Data collection often involves classifying individual observations into mutually exclusive categories. For example, industrial experiments can involve classifications of product testing as a success or failure; education studies can classify students as unsatisfactory, partially proficient, proficient, or advanced; health studies often identify diseases as present or not present. When such types of information are considered as responses in a statistical model, normal regression techniques are insufficient as categorical responses cannot be assumed to behave normally, as we saw with the poor fit of some of the normal regression models from Chapter 3. In fact, categorical data routinely involve highly skewed data, nonconstant variation in the response, and nonlinear relationships with predictors. As a consequence, researchers prefer to use nonlinear logistic regression modeling in lieu of normal least squares methods.
When modeling categorical responses it is most common to model the probability that an observational unit is classified according to any of the possible response groups. With two possible classifications, a binary response, ordinary logistic regression is most often applied to model the probability associated with one of the two outcome groups. Alternative methods exist, but have disadvantages in interpretations as compared to the logistic regression model. When considering a nominal response with more than two response classifications, multinomial logistic regression can be applied. When considering an ordinal response with classifications that can be arranged by some measure of magnitude, a number of ordinal multinomial logistic regression models can be used.

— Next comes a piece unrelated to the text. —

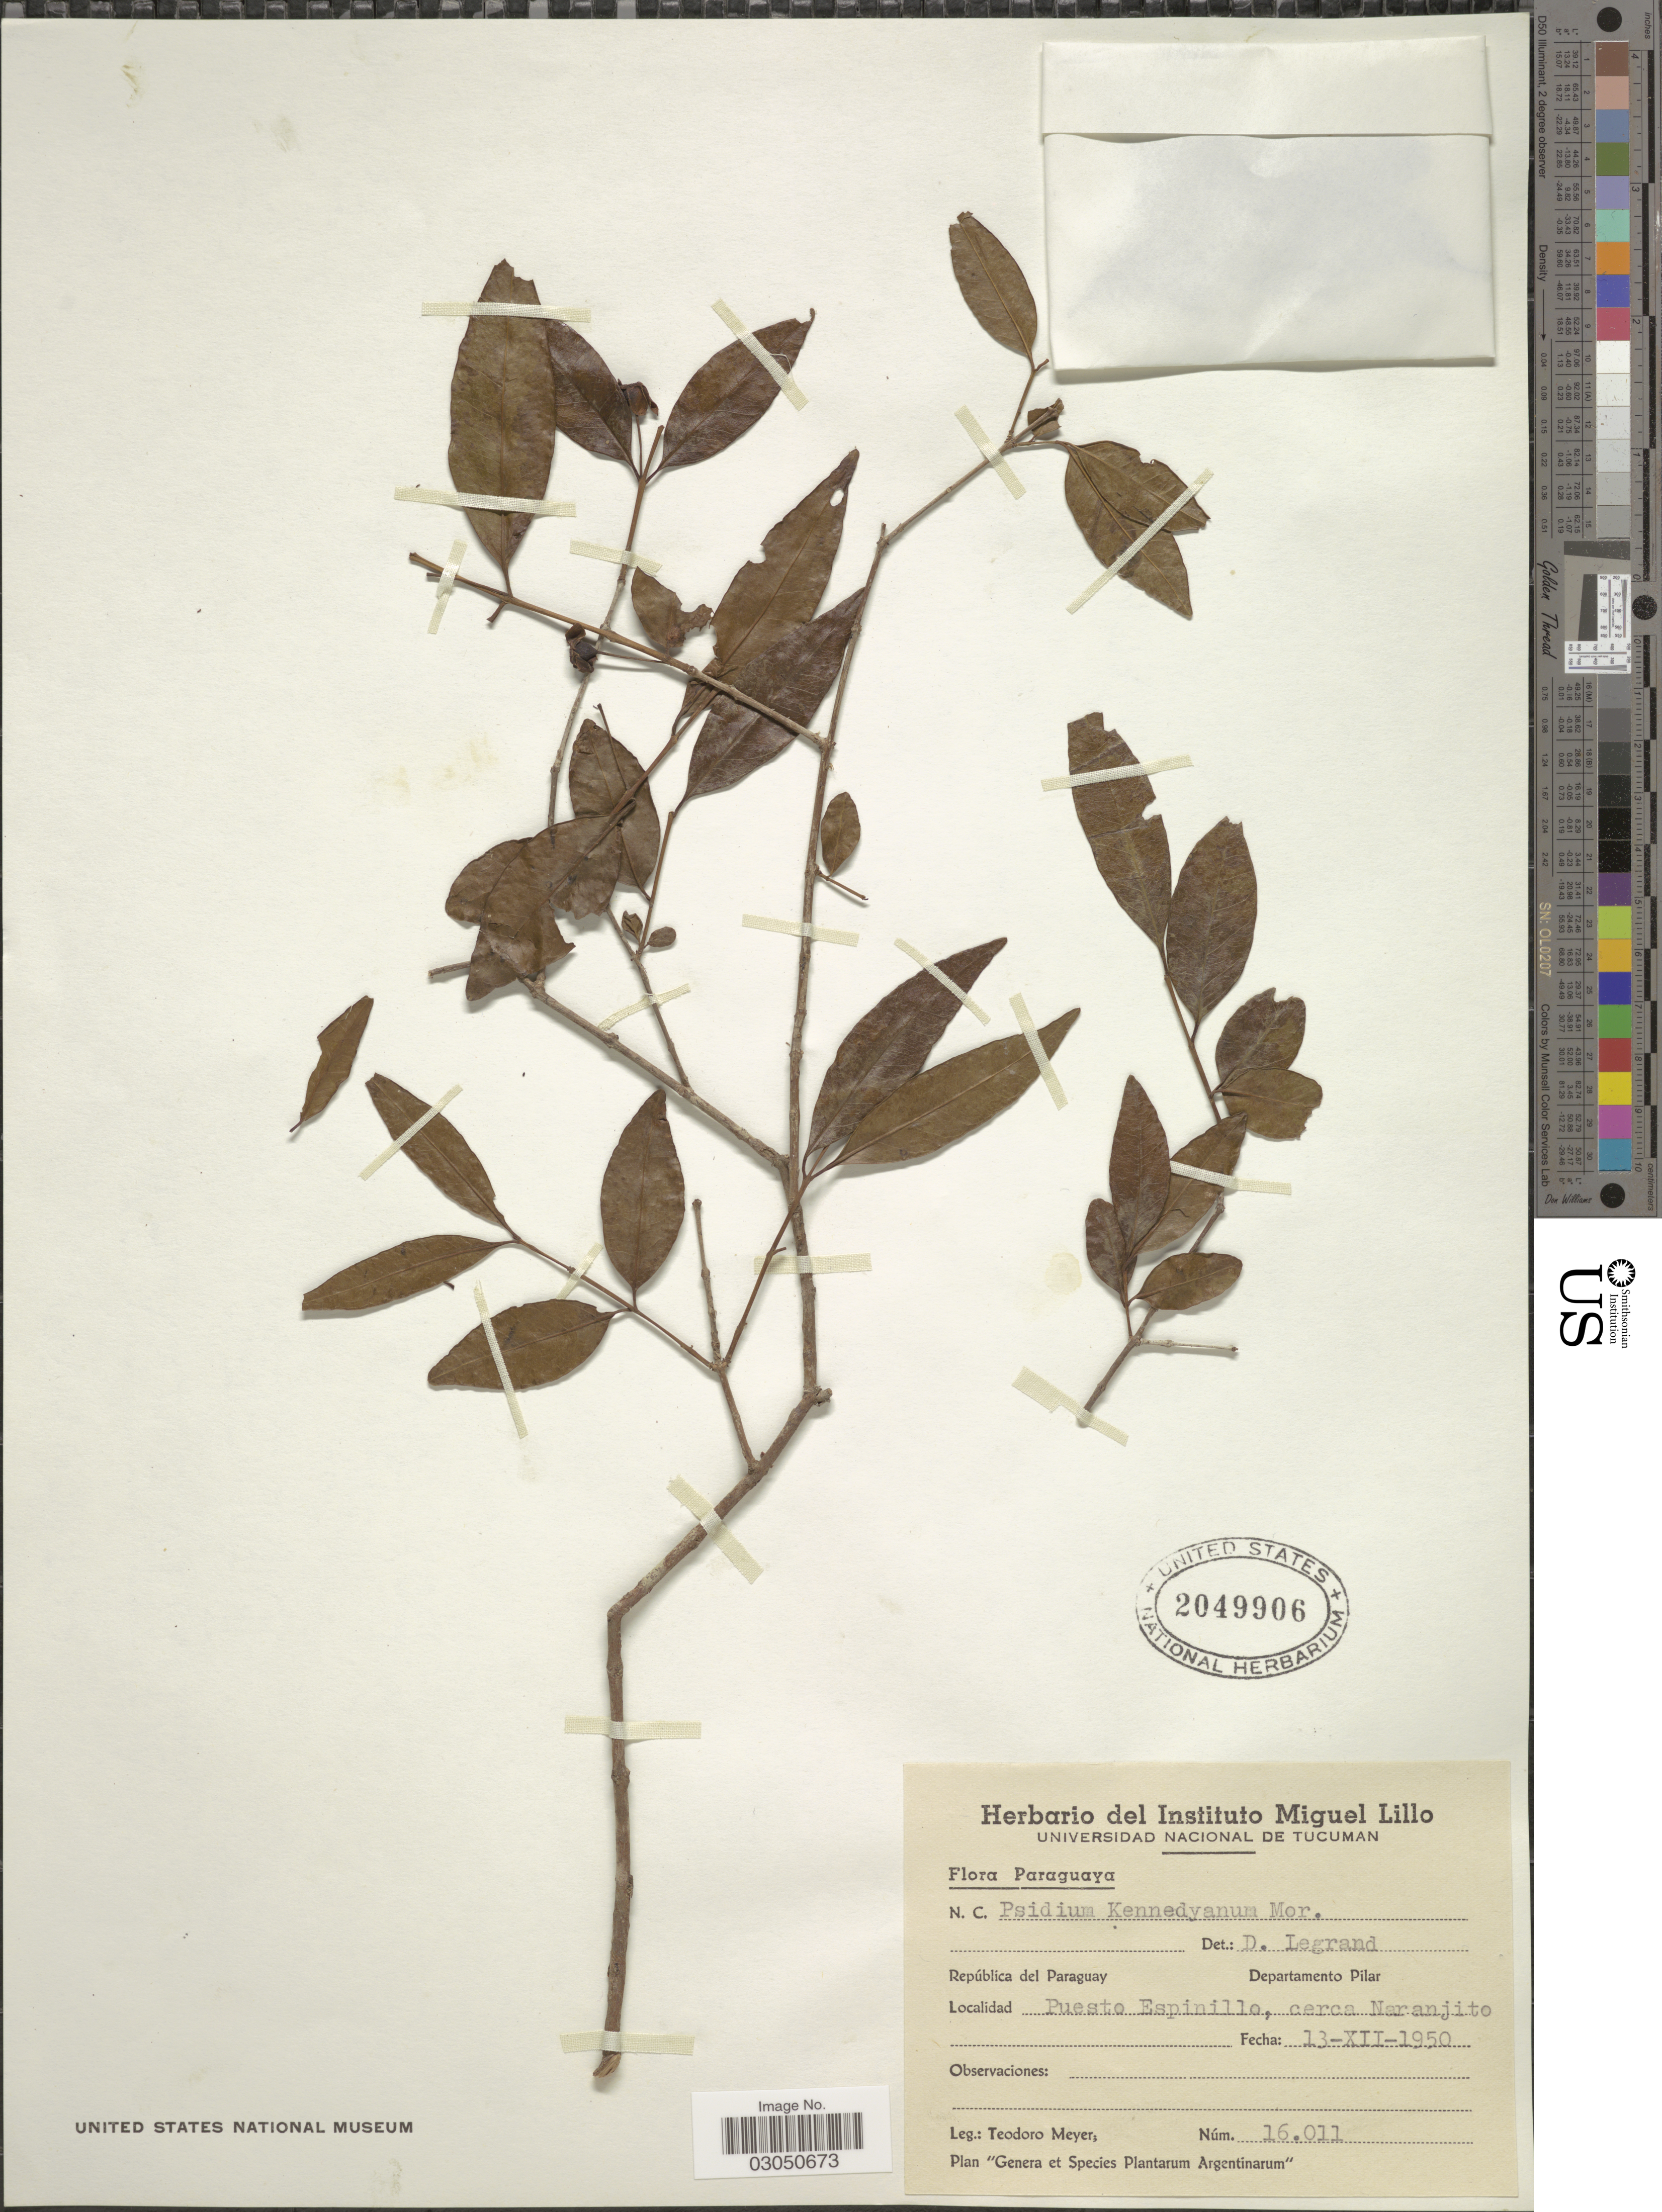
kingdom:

While all logistic models involve probabilities associated with different response classifications, interpretations and significance are often made with respect to probability comparison statistics such as odds and odds ratios. Logistic regression models allow for nonlinear relationships between response probabilities and predictors, and allow for nonconstant variation in the response, although the nonconstant variation is expected to behave according to a specific relationship with the response probability.
Binary Logistic Regression
Consider the case of a binary response variable, such as pass versus fail, approved versus denied, or operational versus damaged. Binary logistic regression can be used to model the probability associated with one of the response classifications, often referred to as the “success” classification.